** Begin Excerpted text **

On Tue, Aug 23 2011, Josh Triplett wrote:
> {} produces the same effect, as far as I know.

Yeah.  I prefer {0}, because {} is a gcc-ism (the ANSI grammar demands
initializer-lists be non-empty) and is less readable for people who
haven't seen the idiom before and are wondering what's going on.

I'm still a little confused -- the {0} or memset(0, struct ..);
formations are used often in the kernel, even with pointers involved.
Is the warning (Wnon_pointer_null) run against the kernel by default,
or did Venkatraman add it manually?  If default, is it catching bugs?

Thanks,

- Chris.
Sam Ravnborg Aug. 23, 2011, 8:22 p.m. UTC | #8
On Tue, Aug 23, 2011 at 02:28:42PM -0400, Chris Ball wrote:
> Hi,
> 
> On Tue, Aug 23 2011, Josh Triplett wrote:
> > {} produces the same effect, as far as I know.

** End Excerpted text **
** Begin Records shown **

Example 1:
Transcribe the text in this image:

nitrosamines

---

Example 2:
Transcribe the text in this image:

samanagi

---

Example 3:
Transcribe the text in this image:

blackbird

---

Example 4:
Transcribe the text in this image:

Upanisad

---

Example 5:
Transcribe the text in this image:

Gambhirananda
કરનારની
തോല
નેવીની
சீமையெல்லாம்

** End Records shown **
** Begin Records shown **

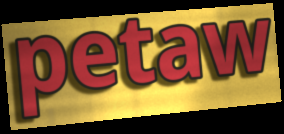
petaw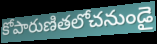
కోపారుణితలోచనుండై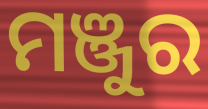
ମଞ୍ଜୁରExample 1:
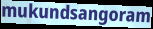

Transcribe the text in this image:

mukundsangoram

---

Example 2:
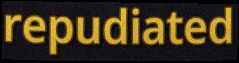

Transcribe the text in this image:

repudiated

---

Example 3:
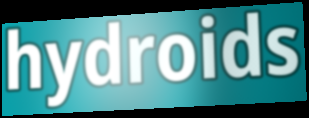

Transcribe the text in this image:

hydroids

** End Records shown **

§ **To be done**:
**A.** In the mailing-list exchange about C struct initializers, why does Chris prefer {0} to {}?
**B.** Extend the mailing-list exchange about {0} versus {} initializers from where it stops.

§ **Answers provided**:
**A.** He considers {} a gcc-ism, since the ANSI grammar requires initializer-lists to be non-empty, and finds it less readable for people who haven't seen the idiom before.

**B.**
> 
> Yeah.  I prefer {0}, because {} is a gcc-ism (the ANSI grammar demands
> initializer-lists be non-empty) and is less readable for people who
> haven't seen the idiom before and are wondering what's going on.
> 
> I'm still a little confused -- the {0} or memset(0, struct ..);
> formations are used often in the kernel, even with pointers involved.
> Is the warning (Wnon_pointer_null) run against the kernel by default,
> or did Venkatraman add it manually?  If default, is it catching bugs?

It is default enabled - and trigger a lot of warnings.
But the kernel idiom is to use NULL for a null pointer - and not to use 0.

Which is why the warning was introduced.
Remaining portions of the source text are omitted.